Returns the size of sample necessary to find a correlation of value rho with significance #:alpha (defaults to 0.05) and power #:1-beta (defaults to 0.95).

> (correlation-sse 0.80 #:alpha 0.05 #:1-beta 0.9)
11

Correlation and regression

[procedure] (linear-regression line-defn)

Given a line definition as a list of point pairs, first prints to the terminal and then returns 5 values for the best fitting line through the points:

(This is also called the Pearson correlation; used when relation expected to be linear. Also see spearman-rank-correlation.)

> (linear-regression '((1.0 0.1) (2.0 0.3) (3.0 0.8)))
Intercept = -0.3, slope = 0.35, r = 0.970725343394151, R^2 = 0.942307692307692, p = 0.154420958311267
-0.3
0.35
0.970725343394151
0.942307692307692
0.154420958311267
; 5 values
[procedure] (correlation-coefficient line-defn)

As above, but only returns the value of r:

> (correlation-coefficient '((1.0 0.1) (2.0 0.3) (3.0 0.8)))
0.970725343394151
[procedure] (correlation-test-two-sample r1 n1 r2 n2 #:tails)

Returns the significance of the similarity between two correlations. #:tails determines how the comparison is made: ':both measures the difference, ':negative if r1 < r2 and #':positive if r2 > r1.

[procedure] (correlation-test-two-sample-on-sequences points-1 points-2 #:tails)

As above, but computes the correlations from given lists of points.

[procedure] (spearman-rank-correlation points)

Returns two values, the Spearman Rank measure of correlation between given list of points, and the p-significance of the correlation. (This correlation is used for non-linear relations; compare with linear-regression.)

Significance test functions

[procedure] (t-significance t-value degrees-of-freedom #:tails)

returns the probability of t-value for given degrees-of-freedom. The keyword #:tails modifies the calculation to be two-sided (the default) with ':both, or one-sided, ':positive or ':negative.

> (t-significance 0.2 5)
0.849360513995829
> (t-significance 0.2 5 #:tails ':positive)
0.424680256997915
> (t-significance 0.2 5 #:tails ':negative)
0.575319743002086
[procedure] (f-significance f-value numerator-dof denominator-dof #:one-tailed?)

returns the probability of f-value for given numerator-dof and denominator-dof. The boolean keyword #:one-tailed? indicates if calculation is two-sided (the default) or not.
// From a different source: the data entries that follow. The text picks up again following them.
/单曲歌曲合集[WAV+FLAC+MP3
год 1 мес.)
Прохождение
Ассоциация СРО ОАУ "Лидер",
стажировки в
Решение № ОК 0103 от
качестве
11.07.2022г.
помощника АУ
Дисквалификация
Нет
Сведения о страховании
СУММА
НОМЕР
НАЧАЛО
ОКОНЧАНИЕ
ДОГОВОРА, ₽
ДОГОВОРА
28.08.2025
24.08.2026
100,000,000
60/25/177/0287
> (f-significance 1.5 8 2)
0.920449812578091
> (f-significance 1.5 8 2 #:one-tailed? #t)
0.460224906289046

Authors

Peter Lane wrote the Scheme version of this library. The original Lisp version was written by Larry Hunter.

License

GPL version 3.0.

Requirements

Needs srfi-1, srfi-25, srfi-63, srfi-69, vector-lib, numbers, extras, foreign, format

Uses the GNU scientific library for basic numeric processing, so requires libgsl, libgslcblas and the development files for libgsl.